Федр. Должен сказать тебе, Сократ, что, по мнению того Федра, каким я некогда был, красота…
Сократ. Платона поблизости нет?
Федр. Я буду ему возражать.
Сократ. Ну что ж, возражай!
Федр… заключается отнюдь не в каких‑то необычайных предметах и даже не в тех сверхприродных формах, которые благороднейшие из смертных созерцают как некие образцы своих замыслов и тайные первообразы своих трудов, — не в тех божественных сущностях, о каких надлежало бы сказать словами поэта:
Венец стремленья долгого — Идеи! 4
Сократ. Какого поэта?
Федр. Дивного Стефаноса, который жил много веков после нас. На мой взгляд, однако, идея этих Идей, которых отцом был наш несравненный Платон, очень уж простовата и в каком‑то смысле слишком чиста, чтобы объяснить все многообразие красот и смену человеческих пристрастий, смерть стольких творений, превозносившихся до небес, создания ни на что не похожие, воскрешения, коих нельзя было предугадать. И много найдется иных возражений.

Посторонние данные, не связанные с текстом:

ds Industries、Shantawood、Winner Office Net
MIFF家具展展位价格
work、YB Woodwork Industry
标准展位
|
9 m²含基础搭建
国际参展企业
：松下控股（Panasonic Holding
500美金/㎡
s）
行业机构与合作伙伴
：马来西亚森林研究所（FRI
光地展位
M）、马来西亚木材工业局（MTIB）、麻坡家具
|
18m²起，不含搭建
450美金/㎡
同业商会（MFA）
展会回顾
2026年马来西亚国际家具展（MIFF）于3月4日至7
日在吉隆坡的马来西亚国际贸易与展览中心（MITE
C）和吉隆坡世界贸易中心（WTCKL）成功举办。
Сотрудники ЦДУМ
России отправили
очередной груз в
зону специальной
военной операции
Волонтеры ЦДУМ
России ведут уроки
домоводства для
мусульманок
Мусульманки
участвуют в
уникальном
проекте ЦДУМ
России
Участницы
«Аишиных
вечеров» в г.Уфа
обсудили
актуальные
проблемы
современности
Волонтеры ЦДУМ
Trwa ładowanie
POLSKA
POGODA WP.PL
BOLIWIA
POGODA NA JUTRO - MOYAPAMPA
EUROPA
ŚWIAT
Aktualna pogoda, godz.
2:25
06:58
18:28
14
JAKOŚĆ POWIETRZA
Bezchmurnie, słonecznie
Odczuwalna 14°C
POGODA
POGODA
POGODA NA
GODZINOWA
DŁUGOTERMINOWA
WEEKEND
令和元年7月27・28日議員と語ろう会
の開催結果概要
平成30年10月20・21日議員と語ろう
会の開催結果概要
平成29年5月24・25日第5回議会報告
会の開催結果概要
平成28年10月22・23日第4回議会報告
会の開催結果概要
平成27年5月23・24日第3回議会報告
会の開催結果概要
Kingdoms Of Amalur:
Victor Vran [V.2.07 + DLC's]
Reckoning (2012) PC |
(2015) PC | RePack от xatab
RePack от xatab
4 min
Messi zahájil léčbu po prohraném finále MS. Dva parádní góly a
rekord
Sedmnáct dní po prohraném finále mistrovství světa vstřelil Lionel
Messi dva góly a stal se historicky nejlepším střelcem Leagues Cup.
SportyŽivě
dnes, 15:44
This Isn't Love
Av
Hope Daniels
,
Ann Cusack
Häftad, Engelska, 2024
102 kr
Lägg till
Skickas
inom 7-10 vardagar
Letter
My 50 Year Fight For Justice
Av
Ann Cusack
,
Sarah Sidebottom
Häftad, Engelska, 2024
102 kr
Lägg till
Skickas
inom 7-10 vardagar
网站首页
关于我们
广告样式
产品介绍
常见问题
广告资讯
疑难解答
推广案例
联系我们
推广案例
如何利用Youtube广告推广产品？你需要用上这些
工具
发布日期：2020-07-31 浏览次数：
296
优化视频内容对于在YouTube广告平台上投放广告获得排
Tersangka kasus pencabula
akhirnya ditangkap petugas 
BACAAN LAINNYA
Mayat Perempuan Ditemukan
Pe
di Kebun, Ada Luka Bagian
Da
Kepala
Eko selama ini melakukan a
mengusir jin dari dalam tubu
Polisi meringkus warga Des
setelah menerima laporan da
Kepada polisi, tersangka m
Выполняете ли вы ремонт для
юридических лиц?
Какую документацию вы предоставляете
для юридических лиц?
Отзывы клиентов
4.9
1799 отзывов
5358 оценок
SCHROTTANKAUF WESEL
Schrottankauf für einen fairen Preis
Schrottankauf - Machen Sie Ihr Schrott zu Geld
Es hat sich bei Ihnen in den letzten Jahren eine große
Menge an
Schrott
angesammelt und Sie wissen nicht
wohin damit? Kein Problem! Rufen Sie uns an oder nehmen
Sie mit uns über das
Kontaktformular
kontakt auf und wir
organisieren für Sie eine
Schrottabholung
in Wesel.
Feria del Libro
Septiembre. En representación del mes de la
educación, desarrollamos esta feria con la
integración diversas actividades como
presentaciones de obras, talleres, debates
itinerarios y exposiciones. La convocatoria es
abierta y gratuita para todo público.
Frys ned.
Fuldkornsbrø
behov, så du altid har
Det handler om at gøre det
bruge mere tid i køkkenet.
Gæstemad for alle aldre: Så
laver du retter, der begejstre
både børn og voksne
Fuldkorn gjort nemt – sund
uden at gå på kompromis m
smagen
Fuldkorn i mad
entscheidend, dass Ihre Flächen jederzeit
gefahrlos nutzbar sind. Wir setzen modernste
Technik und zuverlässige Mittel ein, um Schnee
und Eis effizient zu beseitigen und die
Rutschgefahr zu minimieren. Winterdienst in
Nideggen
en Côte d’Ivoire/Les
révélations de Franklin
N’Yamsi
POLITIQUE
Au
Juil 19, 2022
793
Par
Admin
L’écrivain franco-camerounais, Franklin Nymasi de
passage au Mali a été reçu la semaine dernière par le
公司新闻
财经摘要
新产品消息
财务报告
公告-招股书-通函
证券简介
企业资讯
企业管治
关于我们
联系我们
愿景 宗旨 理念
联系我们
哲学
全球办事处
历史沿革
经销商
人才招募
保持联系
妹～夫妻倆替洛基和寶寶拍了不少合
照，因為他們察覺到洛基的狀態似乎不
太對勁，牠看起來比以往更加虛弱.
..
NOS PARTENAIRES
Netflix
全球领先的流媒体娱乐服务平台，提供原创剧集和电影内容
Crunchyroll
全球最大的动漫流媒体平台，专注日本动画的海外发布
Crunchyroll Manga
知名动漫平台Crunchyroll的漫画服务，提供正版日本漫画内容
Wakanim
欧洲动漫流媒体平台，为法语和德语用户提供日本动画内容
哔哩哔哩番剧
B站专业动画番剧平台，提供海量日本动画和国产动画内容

Сократ. К какой же пришел ты мысли?
Федр. Я уже не могу ее разобрать. Ничто ее не обнаруживает; все ее подразумевает. Она — во мне, как я сам; она действует безошибочно; она судит, она вожделеет… Но выразить ее мне так же трудно, как определить свое тождество с собственным «Я», которое для меня столь очевидно и столь загадочно.
Сократ. Но раз уж, дорогой Федр, милостивые боги позволили нам беседовать в этой преисподней, где мы ничего не забыли, где мы нечто узнали и где мы далеки от всего человеческого, нам следует теперь выяснить, что истинно прекрасно и что — уродливо; что может нравиться человеку; и, наконец, что должно восхищать его, не ослепляя, и захватывать, не помрачая рассудка…
Федр. То, что позволяет ему без усилий возвыситься над своею природой.
Сократ. Без усилий? Над своей природой?
Федр. Ну да.
Сократ. Без усилий? Как это возможно? Над своей природой? Что это значит? Я невольно воображаю человека, который пытается взгромоздиться себе на плечи. Не допуская подобной нелепости, я спрашиваю тебя, Федр: как это возможно — перестать быть собой, а затем снова облечься в свое естество? И может ли это вдобавок произойти безболезненно?